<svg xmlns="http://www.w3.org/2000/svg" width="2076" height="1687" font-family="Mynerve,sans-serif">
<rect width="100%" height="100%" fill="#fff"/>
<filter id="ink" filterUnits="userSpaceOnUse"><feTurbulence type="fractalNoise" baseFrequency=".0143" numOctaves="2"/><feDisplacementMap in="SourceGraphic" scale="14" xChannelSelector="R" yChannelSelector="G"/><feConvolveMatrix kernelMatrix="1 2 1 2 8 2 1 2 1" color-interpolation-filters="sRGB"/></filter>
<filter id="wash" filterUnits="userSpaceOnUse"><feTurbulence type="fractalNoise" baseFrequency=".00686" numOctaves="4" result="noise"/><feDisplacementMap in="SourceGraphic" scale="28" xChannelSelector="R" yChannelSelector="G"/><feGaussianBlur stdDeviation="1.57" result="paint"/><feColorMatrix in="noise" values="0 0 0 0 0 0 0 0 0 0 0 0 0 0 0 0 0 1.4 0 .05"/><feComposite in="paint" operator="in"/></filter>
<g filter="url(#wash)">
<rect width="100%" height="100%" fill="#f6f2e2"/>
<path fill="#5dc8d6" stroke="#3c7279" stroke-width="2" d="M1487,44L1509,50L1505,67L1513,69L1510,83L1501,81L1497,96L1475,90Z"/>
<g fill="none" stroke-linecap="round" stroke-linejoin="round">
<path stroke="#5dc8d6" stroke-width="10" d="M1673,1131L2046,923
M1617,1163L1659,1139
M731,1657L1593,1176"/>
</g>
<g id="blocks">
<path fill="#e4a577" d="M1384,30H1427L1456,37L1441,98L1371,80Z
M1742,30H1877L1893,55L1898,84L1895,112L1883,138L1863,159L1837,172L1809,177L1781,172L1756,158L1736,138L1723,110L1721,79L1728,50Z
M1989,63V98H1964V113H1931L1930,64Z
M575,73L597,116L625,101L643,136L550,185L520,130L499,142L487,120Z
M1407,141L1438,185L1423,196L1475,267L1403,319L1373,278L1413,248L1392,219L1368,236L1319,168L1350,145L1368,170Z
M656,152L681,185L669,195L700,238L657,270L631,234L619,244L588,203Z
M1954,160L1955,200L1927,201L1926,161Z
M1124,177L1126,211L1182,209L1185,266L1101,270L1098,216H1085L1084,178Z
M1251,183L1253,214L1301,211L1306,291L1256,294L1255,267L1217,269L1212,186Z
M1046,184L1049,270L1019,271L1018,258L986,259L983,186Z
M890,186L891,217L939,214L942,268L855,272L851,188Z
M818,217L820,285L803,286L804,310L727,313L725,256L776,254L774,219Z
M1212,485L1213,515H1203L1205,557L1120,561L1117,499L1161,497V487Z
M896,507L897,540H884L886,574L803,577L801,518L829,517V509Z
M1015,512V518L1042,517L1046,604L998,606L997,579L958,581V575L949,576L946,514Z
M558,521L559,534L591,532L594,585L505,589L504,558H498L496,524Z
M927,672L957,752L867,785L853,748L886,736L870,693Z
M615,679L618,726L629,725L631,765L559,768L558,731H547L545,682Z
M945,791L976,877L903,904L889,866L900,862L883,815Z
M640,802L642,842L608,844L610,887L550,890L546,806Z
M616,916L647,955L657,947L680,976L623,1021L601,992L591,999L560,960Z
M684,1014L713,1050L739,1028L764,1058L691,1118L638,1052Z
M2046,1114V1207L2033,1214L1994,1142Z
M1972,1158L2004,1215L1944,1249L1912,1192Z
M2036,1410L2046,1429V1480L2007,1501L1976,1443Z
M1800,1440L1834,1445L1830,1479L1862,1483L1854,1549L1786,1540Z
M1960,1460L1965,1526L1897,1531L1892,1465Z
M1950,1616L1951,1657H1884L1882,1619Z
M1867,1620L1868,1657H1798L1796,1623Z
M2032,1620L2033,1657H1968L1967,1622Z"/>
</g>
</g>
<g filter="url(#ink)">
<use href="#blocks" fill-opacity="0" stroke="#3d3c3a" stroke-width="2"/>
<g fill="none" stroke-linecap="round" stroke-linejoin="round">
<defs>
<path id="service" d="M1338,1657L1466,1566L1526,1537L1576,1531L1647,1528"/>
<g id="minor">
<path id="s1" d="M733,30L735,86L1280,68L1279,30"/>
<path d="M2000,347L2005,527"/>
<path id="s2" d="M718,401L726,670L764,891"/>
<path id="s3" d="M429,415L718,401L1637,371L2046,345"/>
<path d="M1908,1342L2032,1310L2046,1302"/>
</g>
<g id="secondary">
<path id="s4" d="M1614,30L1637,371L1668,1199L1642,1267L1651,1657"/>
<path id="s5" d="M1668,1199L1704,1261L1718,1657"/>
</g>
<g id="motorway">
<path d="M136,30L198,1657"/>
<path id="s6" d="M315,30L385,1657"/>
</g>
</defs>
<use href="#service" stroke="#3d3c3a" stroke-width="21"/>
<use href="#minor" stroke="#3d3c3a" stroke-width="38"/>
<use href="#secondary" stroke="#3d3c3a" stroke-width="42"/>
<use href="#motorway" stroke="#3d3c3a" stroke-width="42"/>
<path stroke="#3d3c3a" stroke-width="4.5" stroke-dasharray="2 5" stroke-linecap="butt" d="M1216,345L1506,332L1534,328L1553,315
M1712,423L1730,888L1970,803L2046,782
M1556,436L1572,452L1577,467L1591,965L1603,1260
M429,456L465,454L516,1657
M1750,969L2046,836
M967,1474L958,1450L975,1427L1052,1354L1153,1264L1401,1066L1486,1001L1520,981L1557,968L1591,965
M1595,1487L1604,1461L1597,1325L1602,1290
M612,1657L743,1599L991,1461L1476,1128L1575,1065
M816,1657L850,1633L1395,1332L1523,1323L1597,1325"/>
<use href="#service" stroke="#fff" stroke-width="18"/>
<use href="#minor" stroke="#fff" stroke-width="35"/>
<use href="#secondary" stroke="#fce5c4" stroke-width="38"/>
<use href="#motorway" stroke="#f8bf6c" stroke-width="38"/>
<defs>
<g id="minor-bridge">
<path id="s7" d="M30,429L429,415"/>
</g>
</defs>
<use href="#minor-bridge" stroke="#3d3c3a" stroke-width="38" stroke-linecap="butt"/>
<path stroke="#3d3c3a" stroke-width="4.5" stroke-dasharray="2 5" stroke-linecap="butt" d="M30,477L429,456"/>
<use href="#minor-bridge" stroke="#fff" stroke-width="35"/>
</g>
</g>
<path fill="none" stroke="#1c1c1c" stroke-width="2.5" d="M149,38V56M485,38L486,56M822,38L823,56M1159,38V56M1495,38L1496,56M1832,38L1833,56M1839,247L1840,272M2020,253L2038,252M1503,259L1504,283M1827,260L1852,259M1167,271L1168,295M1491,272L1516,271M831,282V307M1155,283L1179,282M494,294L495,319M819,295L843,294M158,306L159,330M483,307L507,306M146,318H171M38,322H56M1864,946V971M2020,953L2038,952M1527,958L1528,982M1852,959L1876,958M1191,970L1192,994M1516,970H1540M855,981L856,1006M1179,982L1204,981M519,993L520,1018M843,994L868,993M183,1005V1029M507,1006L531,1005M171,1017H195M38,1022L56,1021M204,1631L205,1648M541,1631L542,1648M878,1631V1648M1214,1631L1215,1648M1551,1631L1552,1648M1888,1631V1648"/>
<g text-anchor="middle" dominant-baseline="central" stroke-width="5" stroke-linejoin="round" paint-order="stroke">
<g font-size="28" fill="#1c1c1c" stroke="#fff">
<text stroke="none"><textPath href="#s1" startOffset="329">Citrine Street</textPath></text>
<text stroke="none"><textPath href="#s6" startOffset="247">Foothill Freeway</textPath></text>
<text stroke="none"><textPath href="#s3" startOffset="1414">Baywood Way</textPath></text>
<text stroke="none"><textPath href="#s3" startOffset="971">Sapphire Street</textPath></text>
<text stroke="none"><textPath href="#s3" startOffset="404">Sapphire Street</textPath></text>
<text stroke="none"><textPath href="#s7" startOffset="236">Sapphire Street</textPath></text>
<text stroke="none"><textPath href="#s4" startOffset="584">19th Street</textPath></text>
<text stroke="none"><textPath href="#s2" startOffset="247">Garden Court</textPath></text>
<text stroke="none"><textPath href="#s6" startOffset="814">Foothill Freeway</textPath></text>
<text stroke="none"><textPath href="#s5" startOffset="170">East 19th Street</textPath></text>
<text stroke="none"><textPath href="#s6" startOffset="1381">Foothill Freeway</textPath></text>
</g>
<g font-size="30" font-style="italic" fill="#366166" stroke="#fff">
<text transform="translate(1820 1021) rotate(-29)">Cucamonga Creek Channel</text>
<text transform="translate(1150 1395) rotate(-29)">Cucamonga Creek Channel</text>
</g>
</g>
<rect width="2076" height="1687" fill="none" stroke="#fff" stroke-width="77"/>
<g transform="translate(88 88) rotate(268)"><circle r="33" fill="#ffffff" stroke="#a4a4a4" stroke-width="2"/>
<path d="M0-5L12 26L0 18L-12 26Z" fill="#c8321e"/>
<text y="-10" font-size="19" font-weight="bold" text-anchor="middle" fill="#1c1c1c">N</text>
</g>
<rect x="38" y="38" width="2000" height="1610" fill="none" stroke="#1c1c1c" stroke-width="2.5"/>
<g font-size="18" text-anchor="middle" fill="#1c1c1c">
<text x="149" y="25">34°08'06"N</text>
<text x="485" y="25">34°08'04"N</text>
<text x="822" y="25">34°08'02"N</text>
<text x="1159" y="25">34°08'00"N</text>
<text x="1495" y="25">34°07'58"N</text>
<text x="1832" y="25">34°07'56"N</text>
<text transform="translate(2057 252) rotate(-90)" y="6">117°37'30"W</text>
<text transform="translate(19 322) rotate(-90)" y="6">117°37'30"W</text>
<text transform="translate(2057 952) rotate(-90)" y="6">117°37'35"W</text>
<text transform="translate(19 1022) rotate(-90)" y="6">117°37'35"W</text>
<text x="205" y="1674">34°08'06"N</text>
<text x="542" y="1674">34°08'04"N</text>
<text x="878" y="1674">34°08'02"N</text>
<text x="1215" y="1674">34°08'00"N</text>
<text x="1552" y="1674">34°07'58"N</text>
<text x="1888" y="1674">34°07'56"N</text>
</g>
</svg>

--*--

### What you are asked to do:
After locating the line holding "M945,791L976,877L903,904L889,866L900,862L883,815Z" above, output exactly that line and every line after it through the line holding "M1750,969L2046,836". Include nothing else.

### Finished task:
M945,791L976,877L903,904L889,866L900,862L883,815Z
M640,802L642,842L608,844L610,887L550,890L546,806Z
M616,916L647,955L657,947L680,976L623,1021L601,992L591,999L560,960Z
M684,1014L713,1050L739,1028L764,1058L691,1118L638,1052Z
M2046,1114V1207L2033,1214L1994,1142Z
M1972,1158L2004,1215L1944,1249L1912,1192Z
M2036,1410L2046,1429V1480L2007,1501L1976,1443Z
M1800,1440L1834,1445L1830,1479L1862,1483L1854,1549L1786,1540Z
M1960,1460L1965,1526L1897,1531L1892,1465Z
M1950,1616L1951,1657H1884L1882,1619Z
M1867,1620L1868,1657H1798L1796,1623Z
M2032,1620L2033,1657H1968L1967,1622Z"/>
</g>
</g>
<g filter="url(#ink)">
<use href="#blocks" fill-opacity="0" stroke="#3d3c3a" stroke-width="2"/>
<g fill="none" stroke-linecap="round" stroke-linejoin="round">
<defs>
<path id="service" d="M1338,1657L1466,1566L1526,1537L1576,1531L1647,1528"/>
<g id="minor">
<path id="s1" d="M733,30L735,86L1280,68L1279,30"/>
<path d="M2000,347L2005,527"/>
<path id="s2" d="M718,401L726,670L764,891"/>
<path id="s3" d="M429,415L718,401L1637,371L2046,345"/>
<path d="M1908,1342L2032,1310L2046,1302"/>
</g>
<g id="secondary">
<path id="s4" d="M1614,30L1637,371L1668,1199L1642,1267L1651,1657"/>
<path id="s5" d="M1668,1199L1704,1261L1718,1657"/>
</g>
<g id="motorway">
<path d="M136,30L198,1657"/>
<path id="s6" d="M315,30L385,1657"/>
</g>
</defs>
<use href="#service" stroke="#3d3c3a" stroke-width="21"/>
<use href="#minor" stroke="#3d3c3a" stroke-width="38"/>
<use href="#secondary" stroke="#3d3c3a" stroke-width="42"/>
<use href="#motorway" stroke="#3d3c3a" stroke-width="42"/>
<path stroke="#3d3c3a" stroke-width="4.5" stroke-dasharray="2 5" stroke-linecap="butt" d="M1216,345L1506,332L1534,328L1553,315
M1712,423L1730,888L1970,803L2046,782
M1556,436L1572,452L1577,467L1591,965L1603,1260
M429,456L465,454L516,1657
M1750,969L2046,836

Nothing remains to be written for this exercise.